In the current design, if the same thread tries to register the same
vector again the second uintr_create_fd() would fail with a EBUSY error
code.
- QUESTION: If it is registered in a different index, would the
receiver be able to distinguish the sender if `uintr_fd1` and
`uintr_fd2` are used from two different threads?
- QUESTION: What is the intended future use of the `flags` argument?
In the uintr_create_fd() call, flags would be used to provide options
such as O_CLOEXEC. In general, I added flags argument to all the system
calls to keep them extendable when new boolean options need to be added.
## Shared UITT
In the case of the shared UITT model, all the threads share the same
UITT and thus, if two different threads execute `_senduipi(index)`
with the same index, they would both cause an interrupt in the
same destination/receiver.
- QUESTION: Since both threads use the same entry (same
destination/receiver), does this mean that the receiver will not be
able to distinguish the sender of the interrupt?
Yes. However this is true even in case of a private UITT. This isn't
because the senders used the same UITT index rather it is the result of
the senders generating the same UIVs.

Dataset entries:

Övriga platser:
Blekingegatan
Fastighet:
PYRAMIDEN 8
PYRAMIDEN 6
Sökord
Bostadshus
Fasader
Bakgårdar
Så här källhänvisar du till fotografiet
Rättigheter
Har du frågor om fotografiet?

TASK DESCRIPTION:
Copy out the passage of the text on user interrupt registration, starting with "## Shared UITT" and going on through "same destination/receiver.".

WORKED SOLUTION:
## Shared UITT
In the case of the shared UITT model, all the threads share the same
UITT and thus, if two different threads execute `_senduipi(index)`
with the same index, they would both cause an interrupt in the
same destination/receiver.